Given is a C program for implementing the approximation of a simple heat diffusion scheme in 2D (five-point stencil).
It iteratively computes matrices of size n ∗ n from an initial n ∗ n-matrix That matrix has all values set to 0.0 but the two values in the first row at indeces [0, n/2] and [0,(n ∗ 3)/4]. These values are initialised by heat values 100.0 and 1000.0, respectively. The iteration step recomputes all non-boundary elements by computing a weighted sum of the current values of the element itself and its four immediate neighbouring elements. The number of iterations is provided as a parameter of the program.
This assignment explores how this algorithm can be executed on a multicore system using openMP.
Your tasks are to:
- analyse the performance of the sequential program
- develop an openMP version and explore the effectiveness of your version
- provide an extensive performance analysis
This assignment should be done by teams of 2-3 students. How you distribute the work within the team is up to you. However, you need to declare who did which part. All performance measurements need to be done on a single system with at least 4 cores. You need to make sure you provide all relevant technical details of that system. Make sure that you:
- specify exactly what hardware is being used (CPU version, clock frequency, memory, etc.)
- specify exactly what software is being used (compiler version, compiler flags, etc.)
- specify exactly which parameter (size n and number of iterations) you are using
- repeat each experiment at least 3 times and report average time as well as the variability
Task 1: Sequential Evaluation
Evaluate the performance of the sequential code. Use the highest level of compiler optimisation on your machine. Typically, this is -O3 but you should look into the man pages of your compiler;Look for other flags such as -march=native. Present the wallclock time of the work-loop as a function of the matrix-size n ∗ n. Present the absolute performance in GFLOP/s as a function of the matrix-size n ∗ n. Make sure that you vary the parameter n of your matrices so that the sizes of your matrices vary from a few kB to something as large as 5GB. Note that one double requires 8 bytes. You may have to adjust the iter parameter for your machine to obtain a reasonable range of runtimes.

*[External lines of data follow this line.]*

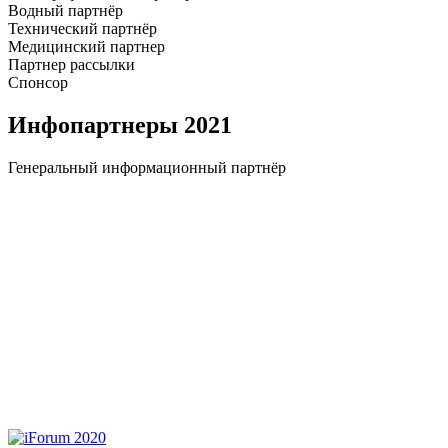
Водный партнёр
Технический партнёр
Медицинский партнер
Партнер рассылки
Cпонсор
Инфопартнеры
2021
Генеральный информационный партнёр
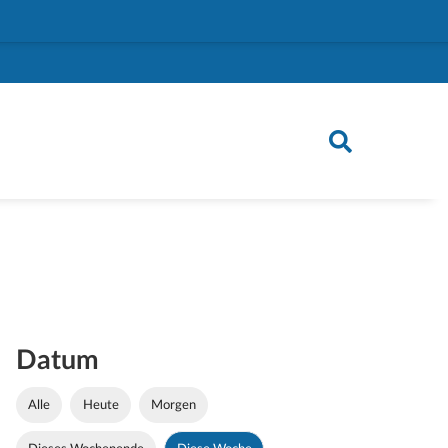
Datum
Alle
Heute
Morgen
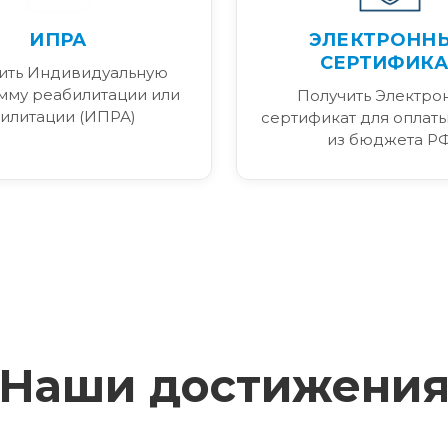
ИПРА
ЭЛЕКТРОНН
СЕРТИФИКА
ить Индивидуальную
мму реабилитации или
Получить Электро
илитации (ИПРА)
сертификат для оплаты
из бюджета Р
Наши достижени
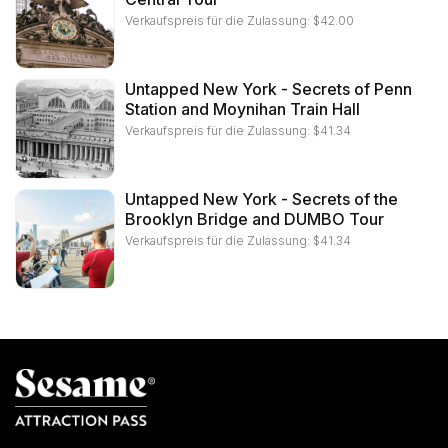
Verkaufspreis für die Zulassung:
$
42.00
Untapped New York - Secrets of Penn
Station and Moynihan Train Hall
Verkaufspreis für die Zulassung:
$
41.34
Untapped New York - Secrets of the
Brooklyn Bridge and DUMBO Tour
Verkaufspreis für die Zulassung:
$
41.34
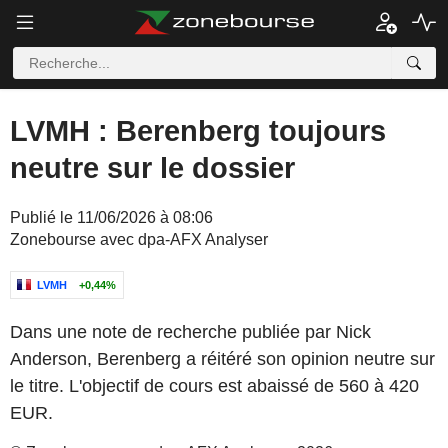
LVMH : Berenberg toujours
neutre sur le dossier
Publié le 11/06/2026 à 08:06
Zonebourse avec dpa-AFX Analyser
LVMH
+0,44%
Dans une note de recherche publiée par Nick
Anderson, Berenberg a réitéré son opinion neutre sur
le titre. L'objectif de cours est abaissé de 560 à 420
EUR.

Analyse any anomalies this function may show. You may want to use tools such as gprof, valgrind, or the gperftools to find out what is going on. Summarize your findings in a few paragraphs.
Task 2: openMP
Add openMP pragmas and library calls to your sequential C version. Repeat the evaluations from Task 1 for the openMP version with different numbers of threads. Make sure that you instruct slurm to provide you with sufficient cores and sufficient memory!. Run several experiments to figure out what impact the different scheduling strategies have and present all these in a single graph. Try to analyse the performance and try to explain your findings. You may want to read up details of the openMP version you are using on www.openmp.org.
Task 3: Performance
Provide a discussion of your overall findings. This should include figures reporting speedups, scaling (strong and weak), and efficiency. Can you explain what limits your speedups?
Furthermore, you should discuss and compare the effort that was required to achieve these figures (programming effort and debugging effort).
Task 4: Team
Provide a short description on how you divided up the work, i.e., who did what? Attribute percentages to your overall contributions.